Coman oder Deutschland im Finale
Kingsley Coman und seine Franzosen werden sicher etwas dagegen haben. Frankreich besiegte am Sonntag Island klar mit 5:2 und sicherte sich somit das Halbfinal-Ticket. Dort treffen sie nun auf Deutschland. Während Joachim Löw wahrscheinlich Schweinsteiger, Khedira, Gomez und auch sicher Hummels fehlen, kann Deschamps auf seinen ganzen Kader zurückgreifen. Der Gastgeber zeigte erstmals bei diesem Turnier eine flexible Offensivleistung. Griezmann ist dabei der Schlüssel zum Erfolg. Atléticos Stürmer rotiert oft die Positionen und kommt so auch mal über den Flügel, bevorzugt aber über die Zentrale. Hinten sind die Franzosen gelegentlich unkonzentriert. Evra und Sagna sind anfällig für Ballverluste, aber auch in der Innenverteidigung standen sie nicht immer sicher. Es wird das Duell einer durchschlagskräftigen, französischen Offensive gegen den vielleicht besten Defensivverbund der EM. Gleichzeitig wird Deutschland aber versuchen das Umschaltspiel der Franzosen mit Kontrolle zu unterbinden. Für die Elf von Joachim Löw nehmen Kroos, Özil und Boateng die wichtigsten Rollen ein. Kroos muss gemeinsam mit dem zweiten Sechser die Kontrolle über das Zentrum gewinnen. Schafft er das, ist schon viel gewonnen. Boatengs Eröffnung ist dafür aber auch sehr wichtig. Er umspielt die erste Pressinglinie und bringt das Mittelfeld in Position. Gerade ohne Mats Hummels wird er eine noch höhere Verantwortung tragen müssen. Vorne ist es dann vor allem an Mesut Özil Chancen zu kreieren.
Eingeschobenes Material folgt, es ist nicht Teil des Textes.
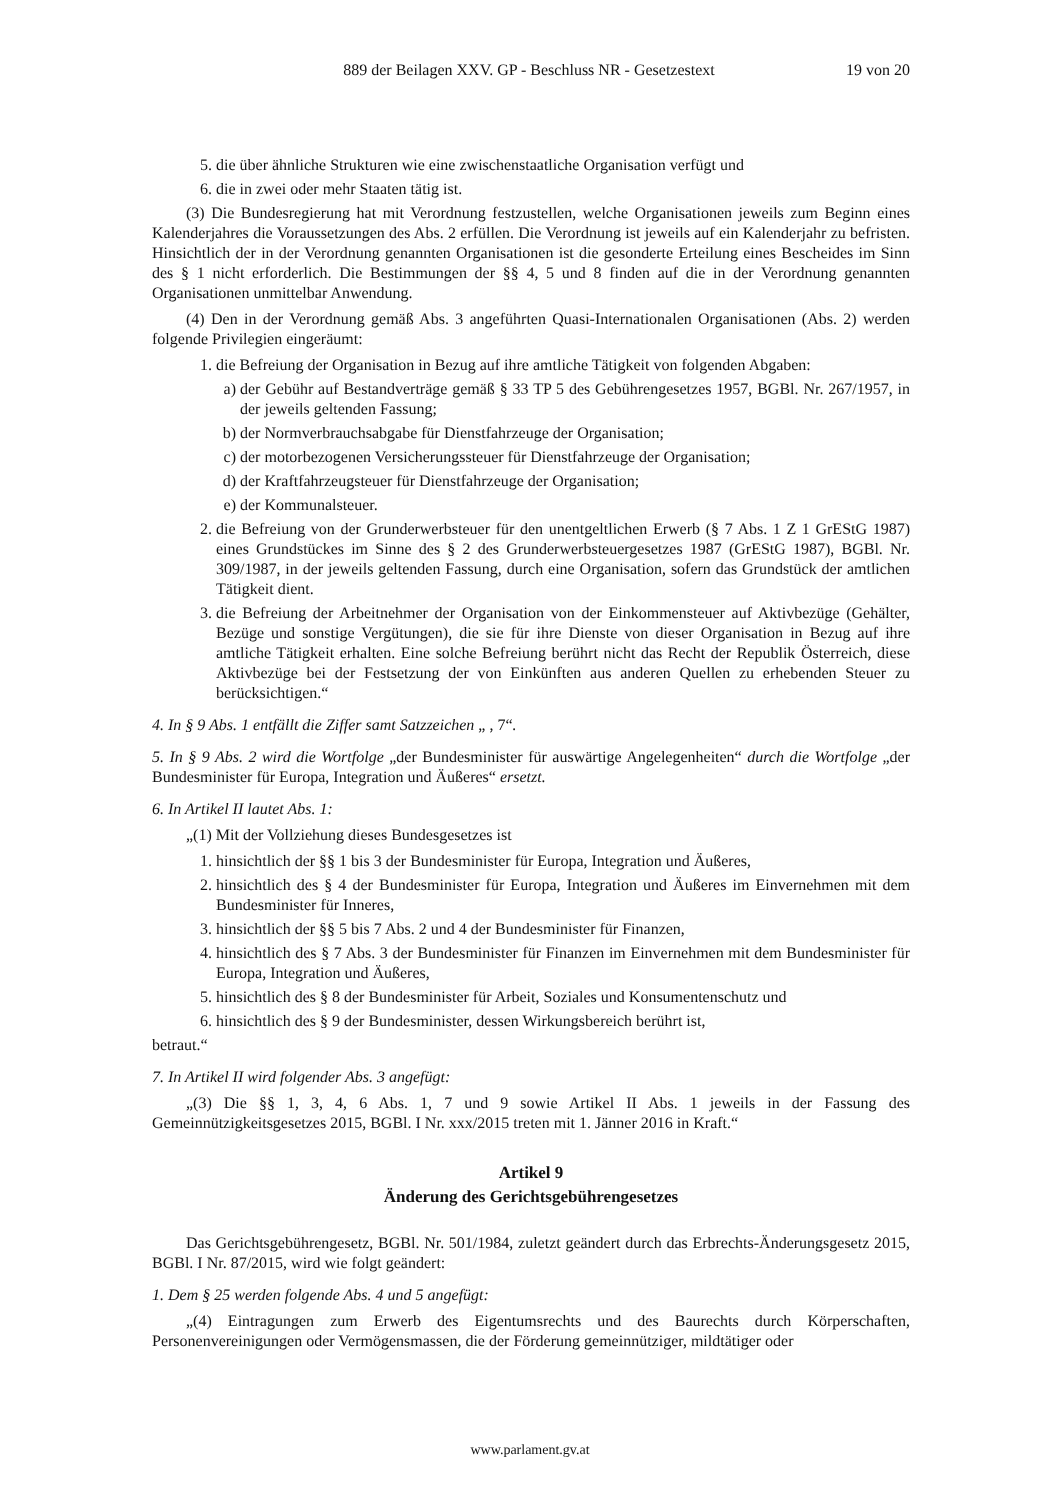889 der Beilagen XXV. GP - Beschluss NR - Gesetzestext 19 von 20
5. die über ähnliche Strukturen wie eine zwischenstaatliche Organisation verfügt und
6. die in zwei oder mehr Staaten tätig ist.
(3) Die Bundesregierung hat mit Verordnung festzustellen, welche Organisationen jeweils zum Beginn eines Kalenderjahres die Voraussetzungen des Abs. 2 erfüllen. Die Verordnung ist jeweils auf ein Kalenderjahr zu befristen. Hinsichtlich der in der Verordnung genannten Organisationen ist die gesonderte Erteilung eines Bescheides im Sinn des § 1 nicht erforderlich. Die Bestimmungen der §§ 4, 5 und 8 finden auf die in der Verordnung genannten Organisationen unmittelbar Anwendung.
(4) Den in der Verordnung gemäß Abs. 3 angeführten Quasi-Internationalen Organisationen (Abs. 2) werden folgende Privilegien eingeräumt:
1. die Befreiung der Organisation in Bezug auf ihre amtliche Tätigkeit von folgenden Abgaben:
a) der Gebühr auf Bestandverträge gemäß § 33 TP 5 des Gebührengesetzes 1957, BGBl. Nr. 267/1957, in der jeweils geltenden Fassung;
b) der Normverbrauchsabgabe für Dienstfahrzeuge der Organisation;
c) der motorbezogenen Versicherungssteuer für Dienstfahrzeuge der Organisation;
d) der Kraftfahrzeugsteuer für Dienstfahrzeuge der Organisation;
e) der Kommunalsteuer.
2. die Befreiung von der Grunderwerbsteuer für den unentgeltlichen Erwerb (§ 7 Abs. 1 Z 1 GrEStG 1987) eines Grundstückes im Sinne des § 2 des Grunderwerbsteuergesetzes 1987 (GrEStG 1987), BGBl. Nr. 309/1987, in der jeweils geltenden Fassung, durch eine Organisation, sofern das Grundstück der amtlichen Tätigkeit dient.
3. die Befreiung der Arbeitnehmer der Organisation von der Einkommensteuer auf Aktivbezüge (Gehälter, Bezüge und sonstige Vergütungen), die sie für ihre Dienste von dieser Organisation in Bezug auf ihre amtliche Tätigkeit erhalten. Eine solche Befreiung berührt nicht das Recht der Republik Österreich, diese Aktivbezüge bei der Festsetzung der von Einkünften aus anderen Quellen zu erhebenden Steuer zu berücksichtigen.“
4. In § 9 Abs. 1 entfällt die Ziffer samt Satzzeichen „ , 7“.
5. In § 9 Abs. 2 wird die Wortfolge „der Bundesminister für auswärtige Angelegenheiten“ durch die Wortfolge „der Bundesminister für Europa, Integration und Äußeres“ ersetzt.
6. In Artikel II lautet Abs. 1:
„(1) Mit der Vollziehung dieses Bundesgesetzes ist
1. hinsichtlich der §§ 1 bis 3 der Bundesminister für Europa, Integration und Äußeres,
2. hinsichtlich des § 4 der Bundesminister für Europa, Integration und Äußeres im Einvernehmen mit dem Bundesminister für Inneres,
3. hinsichtlich der §§ 5 bis 7 Abs. 2 und 4 der Bundesminister für Finanzen,
4. hinsichtlich des § 7 Abs. 3 der Bundesminister für Finanzen im Einvernehmen mit dem Bundesminister für Europa, Integration und Äußeres,
5. hinsichtlich des § 8 der Bundesminister für Arbeit, Soziales und Konsumentenschutz und
6. hinsichtlich des § 9 der Bundesminister, dessen Wirkungsbereich berührt ist,
betraut.“
7. In Artikel II wird folgender Abs. 3 angefügt:
„(3) Die §§ 1, 3, 4, 6 Abs. 1, 7 und 9 sowie Artikel II Abs. 1 jeweils in der Fassung des Gemeinnützigkeitsgesetzes 2015, BGBl. I Nr. xxx/2015 treten mit 1. Jänner 2016 in Kraft.“
Artikel 9
Änderung des Gerichtsgebührengesetzes
Das Gerichtsgebührengesetz, BGBl. Nr. 501/1984, zuletzt geändert durch das Erbrechts-Änderungsgesetz 2015, BGBl. I Nr. 87/2015, wird wie folgt geändert:
1. Dem § 25 werden folgende Abs. 4 und 5 angefügt:
„(4) Eintragungen zum Erwerb des Eigentumsrechts und des Baurechts durch Körperschaften, Personenvereinigungen oder Vermögensmassen, die der Förderung gemeinnütziger, mildtätiger oder
www.parlament.gv.at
Gegen eine massive italienische Defensive leitete er viele Angriffe klug ein. Arsenals Mittelfeldakteur bereitet die meisten deutschen Torschüsse vor. Diese gilt es dann zu verwerten und wie bereits erwähnt, wird dafür vor allem Müller sehr wichtig sein. Vielleicht setzt Löw aber auch auf Mario Götze, der nach der Gruppenphase komplett außen vor zu sein scheint. Wer auch immer dieses Duell gewinnen wird, mindestens ein Bayern-Spieler steht mit Sicherheit im Finale.
Die nächsten Termine im Überblick
- Renato Sanches trifft mit Portugal im Halbfinale der EM auf Wales. (Mittwoch, 6. Juli um 21:00 Uhr)
- Manuel Neuer, Jérôme Boateng, Mats Hummels, Joshua Kimmich, Mario Götze und Thomas Müller treffen mit Deutschland im Halbfinale der EM auf Kingsley Coman mit Frankreich. (Donnerstag, 7. Juli um 21:00 Uhr)
- Das Finale der Europameisterschaft mit mindestens einem Bayern-Spieler. (Sonntag, 10. Juli um 21:00 Uhr)
Bayern-Spieler der Woche
Seit wenigen Tagen gehört er offiziell zum FC Bayern und schon ist Renato Sanches unser Akteur der Woche. Mit 18 Jahren der entscheidende Spieler seiner Mannschaft zu sein, sollte eigentlich schon reichen, um diese Auswahl zu rechtfertigen. Dass er dabei aber auch Spieler wie Cristiano Ronaldo in den Schatten gestellt hat, ist ebenso erwähnenswert. Mit sieben erfolgreichen Dribblings hat der Neuzugang von Benfica sieben erfolgreiche Dribblings mehr als eben jener Ronaldo.